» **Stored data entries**
○ ○ ○
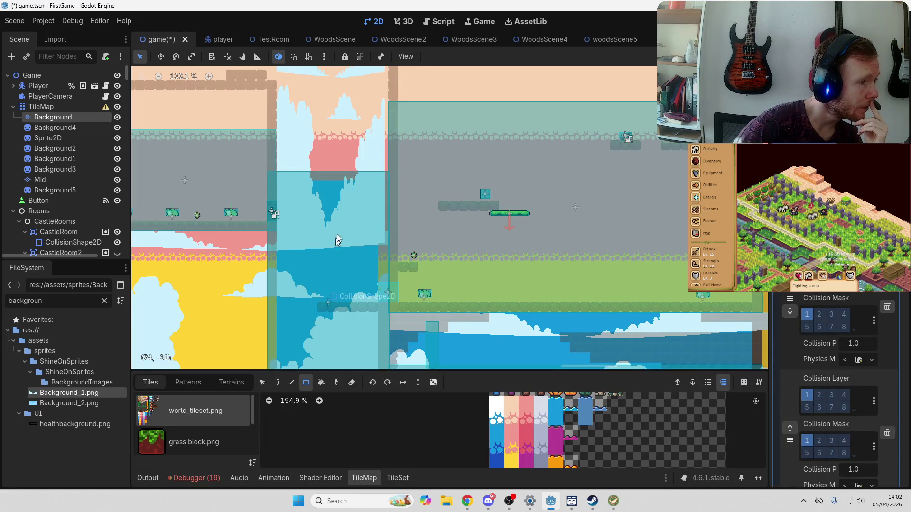
{"action": "scroll", "coordinate": [358, 227], "scroll_direction": "down", "scroll_amount": 2}
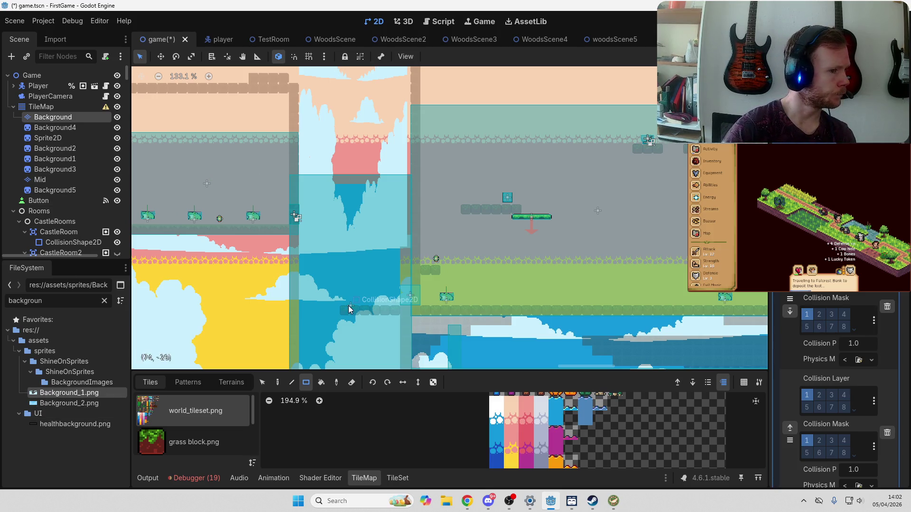
{"action": "scroll", "coordinate": [324, 341], "scroll_direction": "down", "scroll_amount": 8}
{"action": "scroll", "coordinate": [324, 341], "scroll_direction": "down", "scroll_amount": 1}
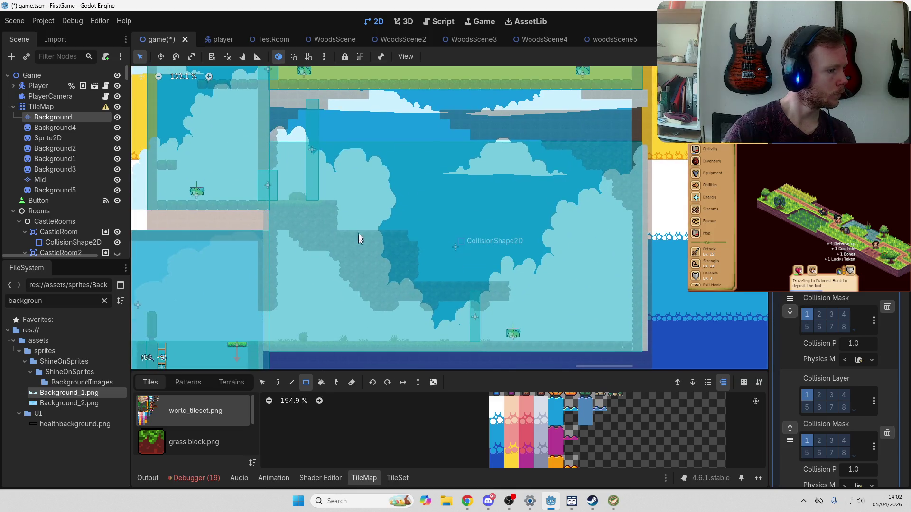
{"action": "left_click_drag", "start_coordinate": [317, 282], "coordinate": [533, 252]}
{"action": "scroll", "coordinate": [626, 234], "scroll_direction": "up", "scroll_amount": 5}
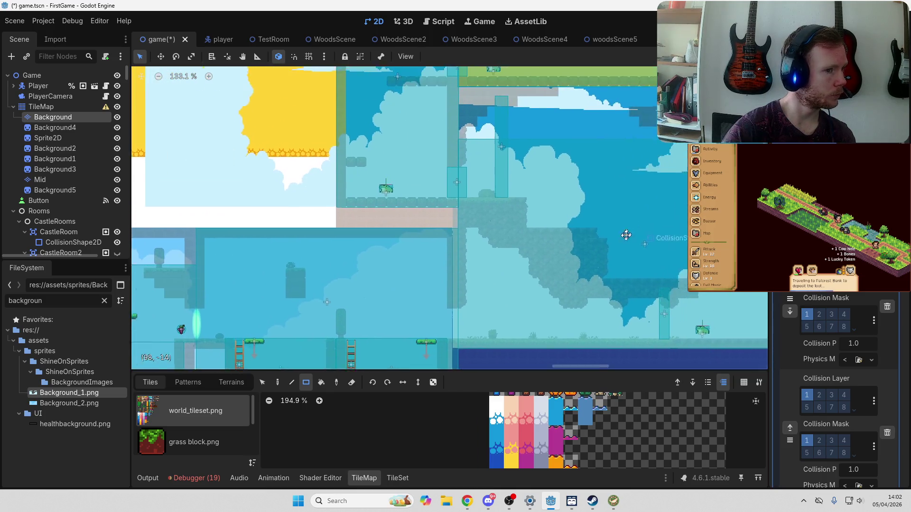
{"action": "scroll", "coordinate": [575, 266], "scroll_direction": "up", "scroll_amount": 5}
○ ○ ○
» **Assigned task**
What is needed is an exact output of the records above, with every picture left out.

» **Result of the exercise**
{"action": "scroll", "coordinate": [358, 227], "scroll_direction": "down", "scroll_amount": 2}
{"action": "scroll", "coordinate": [324, 341], "scroll_direction": "down", "scroll_amount": 8}
{"action": "scroll", "coordinate": [324, 341], "scroll_direction": "down", "scroll_amount": 1}
{"action": "left_click_drag", "start_coordinate": [317, 282], "coordinate": [533, 252]}
{"action": "scroll", "coordinate": [626, 234], "scroll_direction": "up", "scroll_amount": 5}
{"action": "scroll", "coordinate": [575, 266], "scroll_direction": "up", "scroll_amount": 5}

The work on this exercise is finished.